Thermal expansion of water increases with rising pressure
The thermal expansion coefficient of water increases unusually strongly with pressure.
Scientific Explanation
For most liquids, the thermal expansion coefficient decreases under pressure: compression packs the molecules more tightly, leaving less room for expansion when heated. Water shows the opposite behavior — its expansion coefficient increases with pressure.
This anomalous behavior is linked to the hydrogen bond network. Under normal conditions, the open, tetrahedral structure causes water to become denser when heated (negative thermal expansion below 3.98 degrees Celsius). Under pressure, the tetrahedral ordering is disrupted and partially broken. The resulting less structured liquid behaves more “normally” in the sense that it exhibits a larger positive expansion coefficient.
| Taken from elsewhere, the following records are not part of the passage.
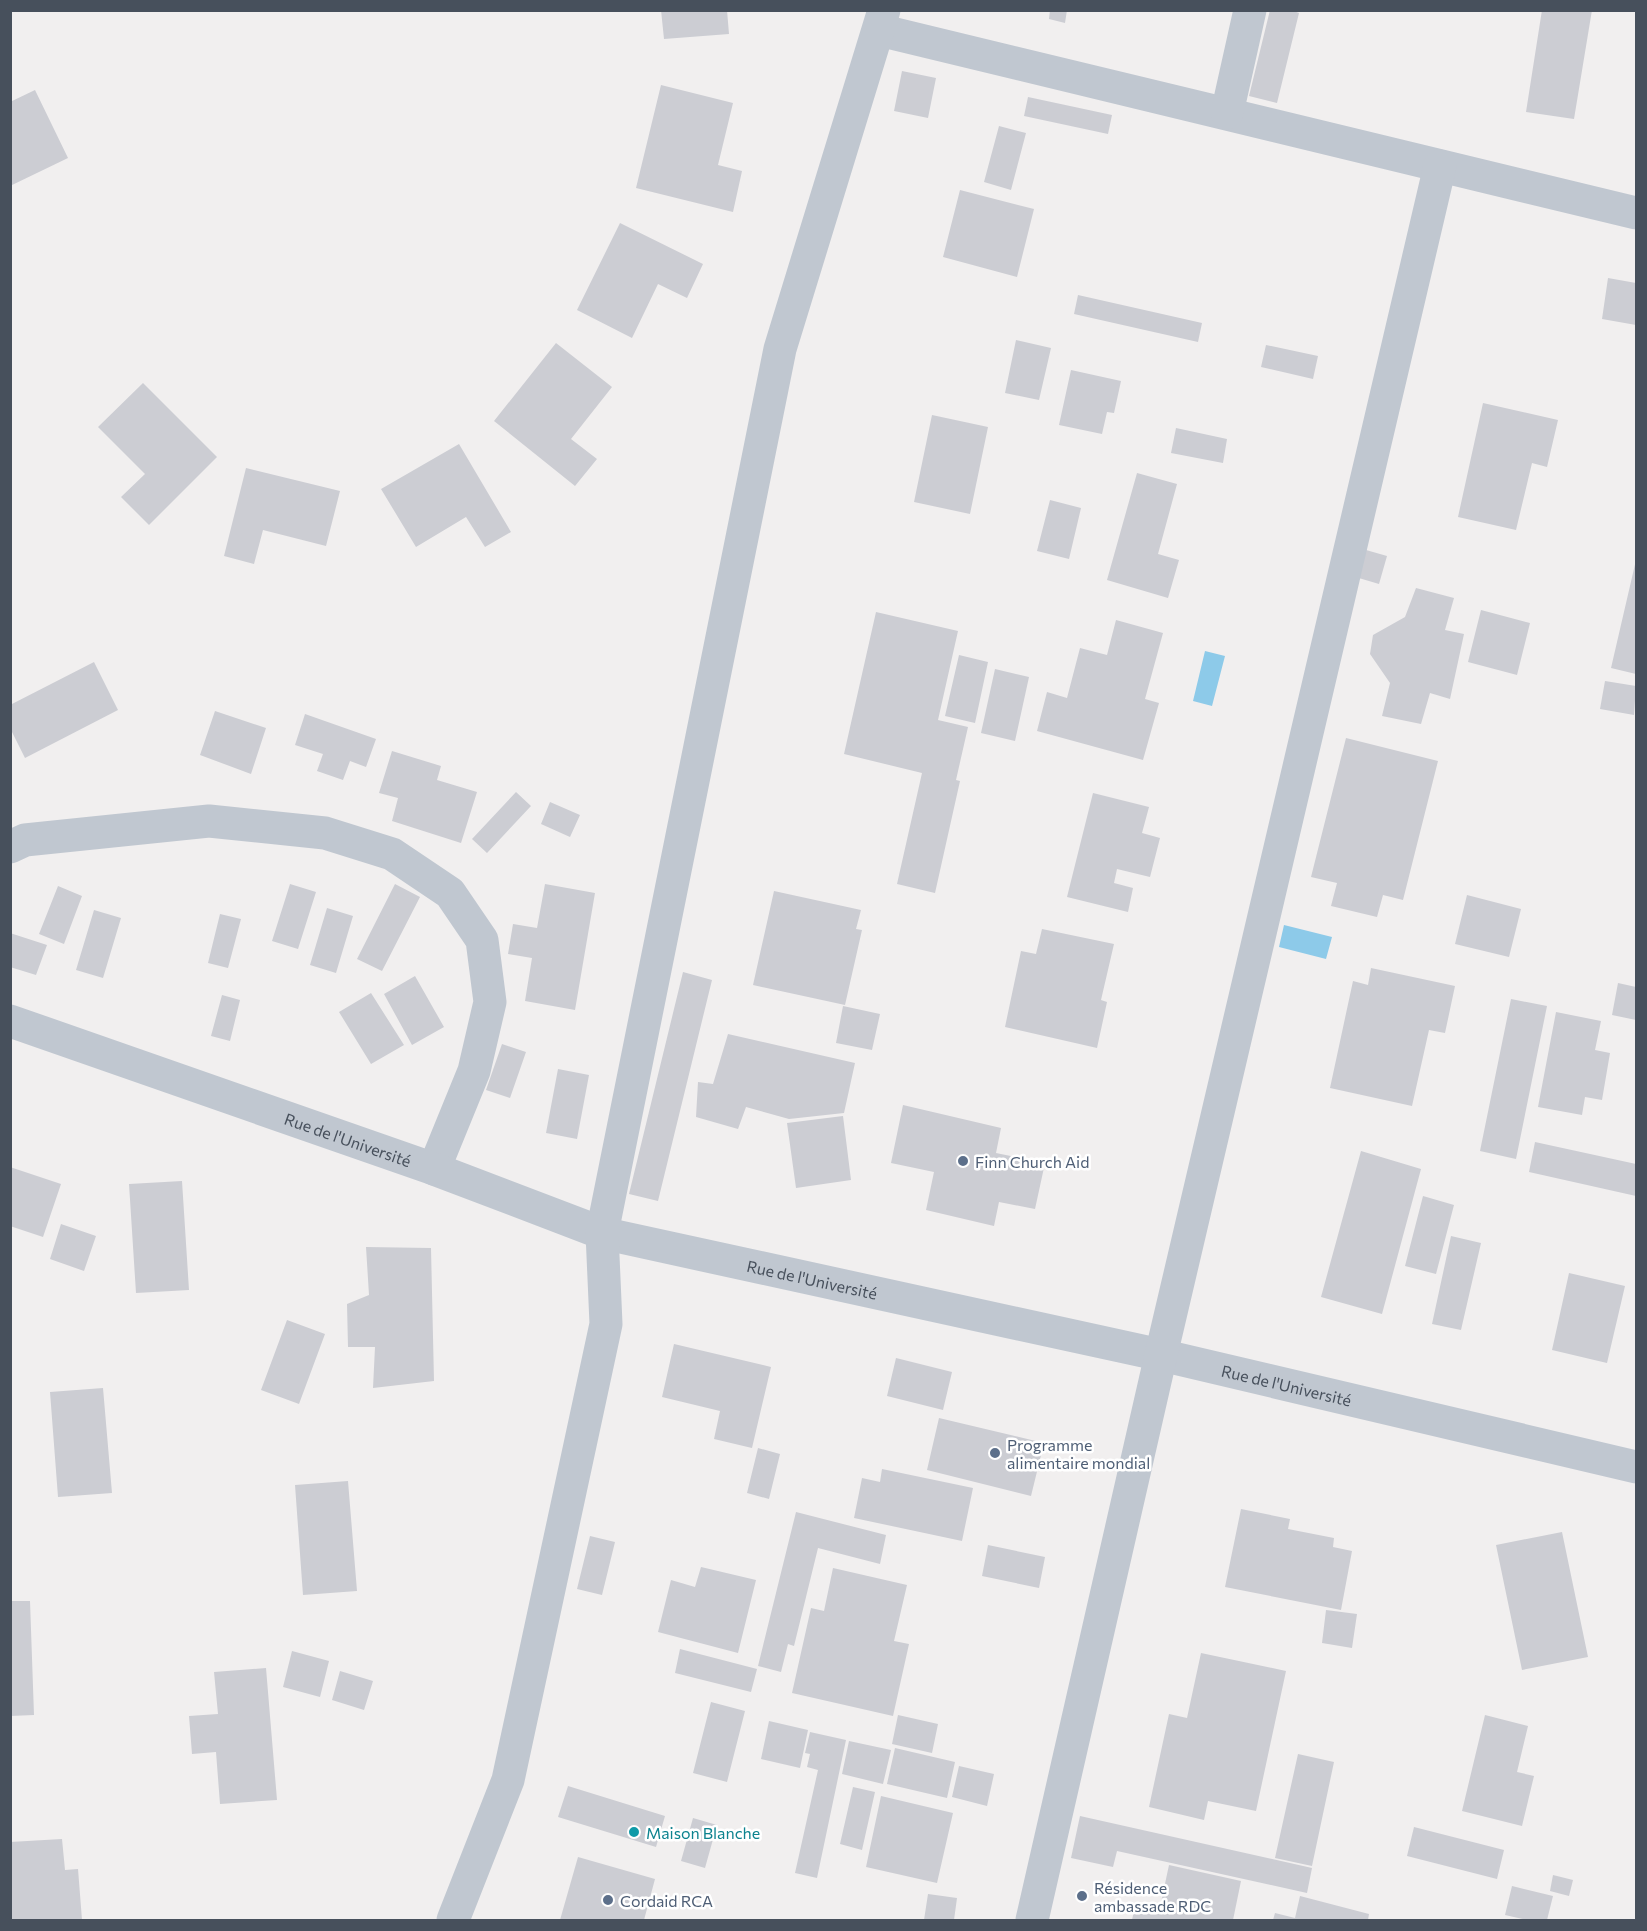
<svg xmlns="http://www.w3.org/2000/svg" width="1647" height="1931" viewBox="0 0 1647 1931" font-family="Commissioner,sans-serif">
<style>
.water{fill:#8dcae9}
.building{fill:#cccdd3}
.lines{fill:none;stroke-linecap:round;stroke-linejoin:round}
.minor{stroke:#c0c7d0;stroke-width:33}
.service-dot{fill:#5c6f8a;stroke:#fff;stroke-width:2}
.culture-dot{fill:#0f9aa8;stroke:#fff;stroke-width:2}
.labels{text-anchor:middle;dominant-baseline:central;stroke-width:5;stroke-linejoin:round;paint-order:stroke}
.street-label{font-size:16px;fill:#47505c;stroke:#fff}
.service-label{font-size:16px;fill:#4e5e75;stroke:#fff;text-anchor:start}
.culture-label{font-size:16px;fill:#0d838f;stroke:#fff;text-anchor:start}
</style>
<rect width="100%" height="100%" fill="#f1efef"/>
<path class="water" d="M 1205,651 L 1225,656 L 1212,706 L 1193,701 Z
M 1284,925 L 1332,937 L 1326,959 L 1279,947 Z"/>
<path class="building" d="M 661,10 L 727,10 L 729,34 L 664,39 Z
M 1050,10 L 1067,10 L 1065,23 L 1049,19 Z
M 1270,10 L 1291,10 L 1299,13 L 1277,103 L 1249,96 Z
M 1542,10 L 1592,10 L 1574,119 L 1526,112 Z
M 902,71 L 936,78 L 928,118 L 894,111 Z
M 661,85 L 733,103 L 718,165 L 742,171 L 733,212 L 636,188 Z
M 35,90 L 68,158 L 10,186 L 10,102 Z
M 1028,97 L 1112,115 L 1108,134 L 1024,116 Z
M 999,126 L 1026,133 L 1011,190 L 984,182 Z
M 960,190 L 1034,209 L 1017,277 L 943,257 Z
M 620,223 L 703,264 L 687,298 L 658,284 L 632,338 L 577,310 Z
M 1608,278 L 1636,283 L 1636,325 L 1602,319 Z
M 1078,295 L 1202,323 L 1198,342 L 1074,314 Z
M 1016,340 L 1051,348 L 1039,400 L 1005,393 Z
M 556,343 L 612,387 L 571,439 L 597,459 L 575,486 L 494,421 Z
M 1266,345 L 1318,356 L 1313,379 L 1261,367 Z
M 1071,370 L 1121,381 L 1114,413 L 1107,412 L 1102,434 L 1059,425 Z
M 143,383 L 217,457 L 149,525 L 121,497 L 145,474 L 98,427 Z
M 1483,403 L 1558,420 L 1547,467 L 1532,463 L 1516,530 L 1458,517 Z
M 932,415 L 988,427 L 970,514 L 914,502 Z
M 1176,428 L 1227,439 L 1223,463 L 1171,453 Z
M 459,444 L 511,532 L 485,547 L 466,517 L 416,547 L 381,489 Z
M 246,468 L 340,491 L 326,546 L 263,530 L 254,564 L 224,556 Z
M 1137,473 L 1177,484 L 1158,554 L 1179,560 L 1168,598 L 1107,580 Z
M 1050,500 L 1081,508 L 1069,559 L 1037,551 Z
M 1359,548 L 1387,556 L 1379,584 L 1352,576 Z
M 1636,560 L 1636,674 L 1611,668 Z
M 1416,588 L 1454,598 L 1445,630 L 1464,634 L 1450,699 L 1430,693 L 1421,724 L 1382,716 L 1390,683 L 1370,654 L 1373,635 L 1405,617 Z
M 1481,610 L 1530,623 L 1517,675 L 1468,662 Z
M 876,612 L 958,631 L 938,720 L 968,727 L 956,780 L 960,781 L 935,893 L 897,884 L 922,773 L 844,754 Z
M 1116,620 L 1163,633 L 1145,699 L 1159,703 L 1143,760 L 1037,731 L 1047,692 L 1067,698 L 1080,648 L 1107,655 Z
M 959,655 L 988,662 L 975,723 L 945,716 Z
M 94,662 L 118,710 L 25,758 L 10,728 L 10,705 Z
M 995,669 L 1029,677 L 1015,741 L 981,733 Z
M 1605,681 L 1636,686 L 1634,715 L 1600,709 Z
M 215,711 L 266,728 L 251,774 L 200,755 Z
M 305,714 L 376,739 L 366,767 L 350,761 L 343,780 L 317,771 L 323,754 L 295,745 Z
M 1346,738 L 1438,761 L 1403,900 L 1383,895 L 1377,917 L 1331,906 L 1337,883 L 1311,877 Z
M 392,751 L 441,766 L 437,780 L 477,792 L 461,843 L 392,821 L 398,798 L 379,793 Z
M 516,792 L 531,806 L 487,853 L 472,839 Z
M 1093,793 L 1149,807 L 1142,833 L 1160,838 L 1150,877 L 1117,869 L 1114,883 L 1133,888 L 1128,912 L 1067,897 Z
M 550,802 L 580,815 L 570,837 L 541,824 Z
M 290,884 L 316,892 L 298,949 L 272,941 Z
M 395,884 L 420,897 L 382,971 L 357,959 Z
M 545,884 L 595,893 L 575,1010 L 525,1001 L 532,958 L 508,954 L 513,924 L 537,928 Z
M 58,886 L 82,896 L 64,944 L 39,934 Z
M 774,891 L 861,910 L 856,929 L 862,930 L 845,1005 L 753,985 Z
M 1467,895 L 1521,909 L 1509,957 L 1455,944 Z
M 327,908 L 353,916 L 336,973 L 310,965 Z
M 94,910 L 121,918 L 103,978 L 76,970 Z
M 220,914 L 241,919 L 228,968 L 208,963 Z
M 1042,929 L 1114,944 L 1101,1000 L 1107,1002 L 1097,1048 L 1005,1027 L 1021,951 L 1036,954 Z
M 10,933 L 47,945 L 36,975 L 10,967 Z
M 1371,968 L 1455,986 L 1445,1033 L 1429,1030 L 1412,1106 L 1330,1088 L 1353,981 L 1368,985 Z
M 683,972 L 712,980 L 658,1201 L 629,1194 Z
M 415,976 L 444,1027 L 412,1045 L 384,994 Z
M 1618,983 L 1636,987 L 1636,1020 L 1612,1015 Z
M 371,993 L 404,1045 L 371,1064 L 339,1012 Z
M 222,995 L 240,1000 L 230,1041 L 211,1036 Z
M 1511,999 L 1547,1006 L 1516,1159 L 1480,1151 Z
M 843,1006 L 880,1014 L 872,1050 L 836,1043 Z
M 1556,1012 L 1601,1021 L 1595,1050 L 1610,1053 L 1602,1100 L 1585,1097 L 1582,1115 L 1538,1107 Z
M 728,1034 L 855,1063 L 844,1113 L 789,1119 L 746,1107 L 738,1129 L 696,1117 L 698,1082 L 713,1084 Z
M 502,1044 L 526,1052 L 510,1098 L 486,1090 Z
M 558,1069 L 589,1075 L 577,1139 L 546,1133 Z
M 903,1105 L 1001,1128 L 996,1153 L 1045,1163 L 1035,1209 L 999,1202 L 994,1226 L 926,1210 L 934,1172 L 891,1163 Z
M 843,1116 L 851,1180 L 796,1188 L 787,1123 Z
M 1535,1142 L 1636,1164 L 1636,1196 L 1529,1172 Z
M 1361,1151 L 1421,1169 L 1382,1314 L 1321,1297 Z
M 10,1167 L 61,1184 L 43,1237 L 10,1226 Z
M 182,1181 L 189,1290 L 136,1293 L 129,1184 Z
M 1423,1196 L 1454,1205 L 1436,1274 L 1405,1266 Z
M 61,1224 L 96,1236 L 84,1271 L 50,1259 Z
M 1451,1236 L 1481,1243 L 1461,1330 L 1432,1324 Z
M 366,1247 L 431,1248 L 434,1381 L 373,1388 L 375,1347 L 348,1347 L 347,1304 L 369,1295 Z
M 1569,1273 L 1625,1286 L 1607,1363 L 1552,1350 Z
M 287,1320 L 325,1334 L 299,1404 L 261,1390 Z
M 674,1344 L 771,1367 L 752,1448 L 714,1439 L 720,1411 L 662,1397 Z
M 896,1358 L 952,1372 L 943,1410 L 887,1396 Z
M 103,1388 L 112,1493 L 58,1497 L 50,1392 Z
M 939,1418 L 1044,1443 L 1031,1496 L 927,1470 Z
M 758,1448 L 780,1454 L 769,1499 L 747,1493 Z
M 882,1469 L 973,1488 L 962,1541 L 854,1518 L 862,1478 L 880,1482 Z
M 348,1481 L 357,1591 L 303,1595 L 295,1485 Z
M 1241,1509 L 1290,1519 L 1288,1529 L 1334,1538 L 1333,1547 L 1352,1551 L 1341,1610 L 1225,1587 Z
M 796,1512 L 886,1535 L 880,1564 L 818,1548 L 794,1646 L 788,1644 L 781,1672 L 758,1666 Z
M 1562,1532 L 1588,1657 L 1522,1670 L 1496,1545 Z
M 590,1536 L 615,1542 L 602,1595 L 577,1589 Z
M 988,1545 L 1045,1557 L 1039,1588 L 982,1576 Z
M 701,1567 L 756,1580 L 738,1653 L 658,1632 L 671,1580 L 695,1587 Z
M 833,1568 L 907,1585 L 894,1641 L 909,1644 L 893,1716 L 792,1693 L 811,1608 L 824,1611 Z
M 10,1601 L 30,1601 L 34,1715 L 10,1716 Z
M 1326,1610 L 1357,1614 L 1352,1648 L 1322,1643 Z
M 680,1649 L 757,1669 L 751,1692 L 675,1673 Z
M 292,1651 L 329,1661 L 320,1697 L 283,1687 Z
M 1201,1653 L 1286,1671 L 1256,1811 L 1208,1801 L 1204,1820 L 1149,1807 L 1169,1714 L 1187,1718 Z
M 266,1668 L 277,1800 L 220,1804 L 216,1752 L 192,1754 L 189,1716 L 218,1714 L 214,1672 Z
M 340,1671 L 373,1681 L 364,1710 L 332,1700 Z
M 711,1702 L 745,1711 L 727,1782 L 693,1773 Z
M 898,1715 L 938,1724 L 932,1753 L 892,1744 Z
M 1485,1715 L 1528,1726 L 1517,1772 L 1534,1776 L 1522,1826 L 1462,1811 Z
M 769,1721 L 808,1730 L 800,1768 L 761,1759 Z
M 810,1732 L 846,1740 L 817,1878 L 795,1873 L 818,1770 L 807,1767 L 810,1754 L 805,1753 Z
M 849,1741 L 891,1750 L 883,1784 L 842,1774 Z
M 895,1748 L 955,1762 L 947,1798 L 887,1784 Z
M 1298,1754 L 1334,1762 L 1312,1866 L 1275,1858 Z
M 959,1766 L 994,1774 L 987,1806 L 952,1797 Z
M 568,1786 L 665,1816 L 656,1847 L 558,1817 Z
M 853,1787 L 875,1792 L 862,1850 L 840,1844 Z
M 881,1796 L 953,1813 L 937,1883 L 866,1867 Z
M 1080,1816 L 1312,1868 L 1307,1893 L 1117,1851 L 1113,1867 L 1071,1858 Z
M 693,1818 L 717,1825 L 705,1868 L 681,1861 Z
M 1414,1827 L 1504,1850 L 1497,1879 L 1407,1856 Z
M 62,1839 L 65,1870 L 78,1869 L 82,1920 L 10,1920 L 10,1842 Z
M 578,1857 L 655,1879 L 644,1920 L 560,1920 Z
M 1169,1865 L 1241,1881 L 1233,1920 L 1132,1920 L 1136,1902 L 1160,1907 Z
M 1553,1875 L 1573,1880 L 1569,1896 L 1550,1891 Z
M 1512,1886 L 1553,1896 L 1547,1920 L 1527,1920 L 1505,1915 Z
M 928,1894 L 957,1898 L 954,1920 L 924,1920 Z
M 1300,1896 L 1369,1914 L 1368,1920 L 1273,1920 L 1275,1913 L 1295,1918 Z"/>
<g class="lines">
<g class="minor">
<path d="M 879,30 L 1636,213"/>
<path d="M 1227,113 L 1250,10"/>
<path d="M 10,847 L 25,840 L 209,821 L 325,833 L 392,854 L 450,893 L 482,940 L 490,1002 L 474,1071 L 434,1169"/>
<path id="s1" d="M 10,1021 L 434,1169 L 602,1233 L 1161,1355 L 1636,1467"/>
<path d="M 453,1920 L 508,1780 L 606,1324 L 602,1233 L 780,349 L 884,10"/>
<path d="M 1032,1920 L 1161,1355 L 1440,166"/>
</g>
</g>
<g class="service-dot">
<circle cx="963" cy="1161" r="6"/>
<circle cx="995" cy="1453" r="6"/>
<circle cx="1082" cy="1896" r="6"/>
<circle cx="608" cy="1900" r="6"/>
</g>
<circle class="culture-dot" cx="634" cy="1832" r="6"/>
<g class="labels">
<g class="street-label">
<text stroke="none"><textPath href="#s1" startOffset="358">Rue de l'Université</textPath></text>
<text stroke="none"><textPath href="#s1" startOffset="844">Rue de l'Université</textPath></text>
<text stroke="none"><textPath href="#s1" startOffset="1330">Rue de l'Université</textPath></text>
</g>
<g class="service-label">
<text x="975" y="1161">Finn Church Aid</text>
<text x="1007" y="1444">Programme<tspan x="1007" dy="18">alimentaire mondial</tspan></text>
<text x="1094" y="1887">Résidence<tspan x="1094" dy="18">ambassade RDC</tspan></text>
<text x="620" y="1900">Cordaid RCA</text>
</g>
<g class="culture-label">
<text x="646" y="1832">Maison Blanche</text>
</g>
</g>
<rect width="1647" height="1931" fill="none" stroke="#47505c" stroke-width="24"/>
</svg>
Put simply: pressure eliminates the anomalous compaction that hydrogen bonds cause at low temperatures. As a result, normal thermal expansion dominates more strongly, and the overall expansion coefficient rises.
Everyday Relevance
For oceanography, this anomaly is significant: in the depths of the oceans, where high pressures prevail, water behaves differently in terms of thermal expansion than it does at the surface. This influences the thermohaline circulation — the great global current patterns that transport heat and nutrients around the planet. Precise ocean models must account for this pressure dependence of the expansion coefficient to correctly represent heat transport in the deep ocean.